Our family grew to four with a son and a daughter, both now university grads. Our world is indeed diverse. My wife and I have been involved in multicultural education, she in highly diverse public elementary and middle schools (administrator), and I in higher education (Hispanic Serving Institution initiative).
Looking back, I am grateful for the positive multicultural experiences I had as an undergraduate in an academic community that widened my perspectives, helped shape my worldview, and opened up a new life for me.
Such is the positive power of diversity in higher education.
So you see my frame of reference as I contemplate what is happening in Arizona right now with its new immigration law. When I first heard of it, I couldn’t help but think what a shockwave it must be to the college and university communities throughout the state. Then I read this from an article in The Chronicle of Higher Education, which talks about how Arizona universities are dealing with news of the new law:
“In a statement emailed to the campus community, Robert N. Shelton, president of the University of Arizona, said he has “total confidence” that the campus police will follow a provision in the law that says individuals cannot be stopped solely on the basis of race.”
It’s quite a statement. One that will both calm the U of A community and reinforce grave concerns. It infers an understanding between the president and his chief of police behind the scenes that campus police will keep any personal prejudices in check.
When I read the paragraph, the film Schindler’s List came to mind (film references frequently come to my mind).
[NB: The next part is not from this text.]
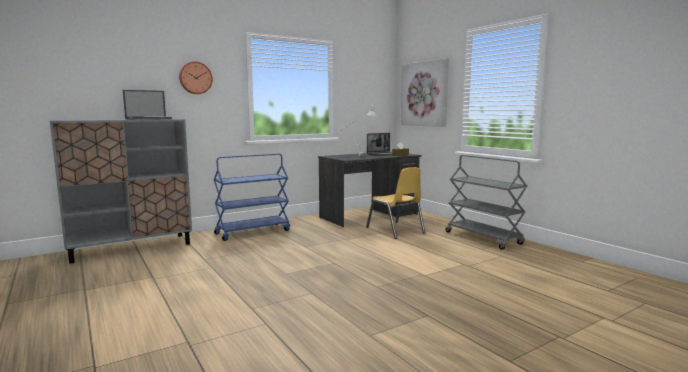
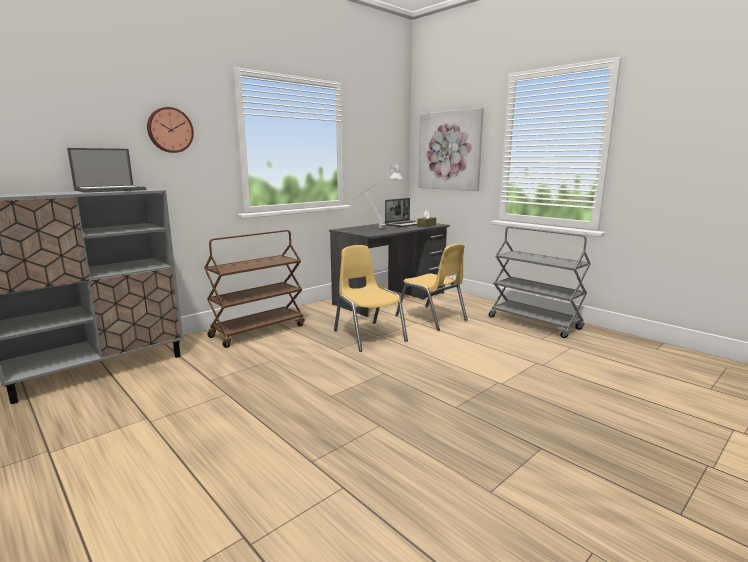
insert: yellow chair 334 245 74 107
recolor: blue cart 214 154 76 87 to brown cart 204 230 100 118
It eerily reminded me of the scene near the end of the film when Schindler reopens his company and warns the German soldiers about mistreating his Jewish employees. In the film and at the university, boundaries need to be clear for the protection of the community.
The immediate concern on campuses is how will campus police respond to the new law that requires them to seek confirmation of immigrant status once they respond to a violation of the law, be it a traffic violation or something more serious.
The concern is real. Will their Latino students be at risk for racial profiling?
But it’s more than just profiling. Legal immigrants must now carry visa documentation with them at all times or risk being held for deportation. Will some students leave campus to run an errand never to return? And what if a U.S. citizen leaves campus without his or her I.D.?
Furthermore, what about Latino students who have illegal immigrant parents? What if they come on campus? Could it be that parents will be arrested on campus and be turned over to the INS for deportation?
Politics aside, this is very much a human issue for Arizona colleges and universities because they are academic communities.
Colleges and universities work hard at fostering a supportive diverse community by integrating multicultural perspectives campus wide. Diversity isn’t relegated to a few courses and student affairs policies. Institutions focus on access (students and faculty), curriculum and scholarship, institutional leadership, campus climate, and retention.
But these are only the parts of diversity in higher education. What holds it all together and makes it a gestalt experience for students, faculty, staff and administration is community.
In my last post, I wrote about the UCLA campaign, UCLA. Here. Now., in which UCLA uses a tagline that communicates their brand culture:
Nobody at UCLA keeps score on who you are, they just want to see what you do.
In a sense, it should be a tagline for all colleges and universities, including those in Arizona.